I’m a long term, and fairly heavy, user of the photo-sharing site flickr although, over time, my usage of the site has changed from being a place where I primarily shared my best and most interesting photos to one where I mostly upload photos directly from my cameraphone.
I primarily use zonetag, developed by Yahoo Research Labs, as my uploader because it has some functionality not currently offered by other similar services including Shozu. Once it’s running on your phone, zonetag pops up every time you take a photo and asks if you’d like to save it to flickr. It then asks if you’d like the include the cell location data, which links up with flickr’s new(ish) maps functionality and plots your photo on a map, and what level of privacy you’d like. It does other cool things too, like allows you to delete all the local copies of photos that you’ve uploaded, making that particularly tedious task far easier, and it can connect to the RSS feed of your choice for tag suggestions.
We’ve enlisted the help of several local weather watchers – members of the public who are interested in documenting and explaining the weather to others – for an experiment at BBC Leicester. We’ve set up a flickr account for each of them to upload their photos to. Once added to the invitation only group pool set up by BBC Leicester, the photos are automatically pulled into a BBC weather page. Each day, staff at BBC Leicester use their flickr account to favourite one of the photos and that appears, in the same page and again automatically, in the same page.
We’ve also set-up several of the participants in the project with zonetag accounts to get photos from their cameraphones, stamped with their location data, uploaded to flickr. We also pointed zonetag at BBC Leicester’s RSS weather feed to provide tag suggestions so that if, for example, snow fall that’s been predicted occurs and a weather watch takes a photo of it on their phone, the tag "snow" will automatically be suggested.
The weather watchers participate in their own time and retain ownership of their own photos. The BBC simply embeds those photos using the flickr api, just as a blogger or user of a social networking service would do. The real benefit to this approach is that there is no need for the BBC to build an uploader or to own, manage, resize or in anyway store the content AND the participants are able to do what they set out to do regardless of whether the BBC applies any editorial process to the photos, namely that they can share their photographs of the weather with a potentially wider audience.
It’s easy for the participants to take part – using flickr is very straightforward – but I think it’s fair to say that part of the reason this experiment has been a bit slow off the ground is that it’s easy to simply forget to upload a fresh photo each day, especially if the weather is unchanged or isn’t doing anything particularly interesting.
If the BBC, or zonetag, was able to add a feature that would prompt users to take a photo based on time or location, details the application uses from the phone anyway, I think we’d see much greater participation in projects like this. Users could then set their zonetag settings to prompt them to take and upload a photo either at set times of day, set intervals, or when they are at a specific location.
There are lots of ways that people could use this, either for the expression of personal creativity or as part of a research or media led project.
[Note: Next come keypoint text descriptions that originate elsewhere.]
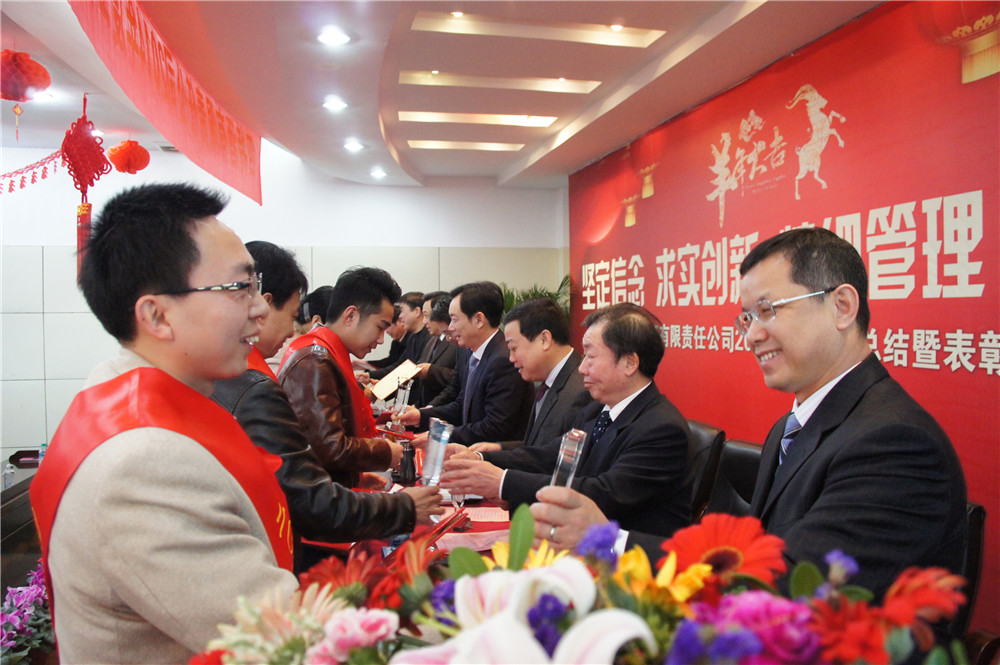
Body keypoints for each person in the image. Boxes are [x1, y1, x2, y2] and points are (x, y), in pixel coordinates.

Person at [532, 228, 967, 601]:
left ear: (842, 307)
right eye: (747, 318)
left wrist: (611, 543)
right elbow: (757, 557)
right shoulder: (789, 428)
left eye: (768, 310)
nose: (753, 335)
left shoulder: (894, 443)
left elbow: (792, 587)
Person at [30, 183, 298, 663]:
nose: (260, 307)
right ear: (156, 315)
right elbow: (287, 638)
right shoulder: (143, 463)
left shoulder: (119, 392)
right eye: (239, 288)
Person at [211, 243, 442, 572]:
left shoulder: (315, 356)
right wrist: (398, 497)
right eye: (293, 316)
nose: (291, 331)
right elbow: (321, 461)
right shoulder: (307, 362)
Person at [469, 303, 694, 536]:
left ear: (629, 363)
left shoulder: (662, 430)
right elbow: (553, 455)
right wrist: (481, 459)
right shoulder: (597, 410)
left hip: (624, 554)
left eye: (591, 356)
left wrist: (504, 482)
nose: (582, 368)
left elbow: (602, 494)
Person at [439, 298, 593, 500]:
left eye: (513, 348)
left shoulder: (581, 390)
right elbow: (542, 447)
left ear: (544, 340)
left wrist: (503, 483)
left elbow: (556, 461)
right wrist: (494, 450)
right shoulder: (551, 382)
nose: (511, 358)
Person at [278, 267, 406, 488]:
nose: (381, 340)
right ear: (350, 315)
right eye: (379, 327)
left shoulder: (325, 352)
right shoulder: (315, 360)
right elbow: (329, 448)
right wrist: (386, 452)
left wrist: (357, 478)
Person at [396, 281, 534, 446]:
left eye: (454, 320)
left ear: (478, 320)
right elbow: (461, 404)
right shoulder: (467, 352)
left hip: (493, 455)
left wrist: (440, 435)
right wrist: (421, 415)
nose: (451, 327)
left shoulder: (503, 360)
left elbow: (495, 427)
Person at [365, 291, 430, 383]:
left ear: (417, 311)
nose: (400, 316)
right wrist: (370, 375)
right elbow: (400, 366)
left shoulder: (430, 338)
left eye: (402, 310)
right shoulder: (413, 338)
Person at [413, 292, 460, 407]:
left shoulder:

For instance, a photoblogger doing a taking a photo of the weather outside their window each morning might find it useful to be prompted to do so, as would a commuter who blogs about their journeys to and from work or the mother doing a photo essay where she captures a photo of each day in the year of her child. Location, too, could be used to prompt a photo with similar applications.
Actually, prompting participation like this, far from being annoying, would be a useful way to drive usage of microblogging services such as twitter ("your last update was n minutes ago, update now…"), plazes ("you’re in a new place, want to tag it?") and Jaiku. The prompting would, of course, have to be user configurable so as no to become intrusive but I see no other reason why a feature couldn’t or shouldn’t be incorporated like this.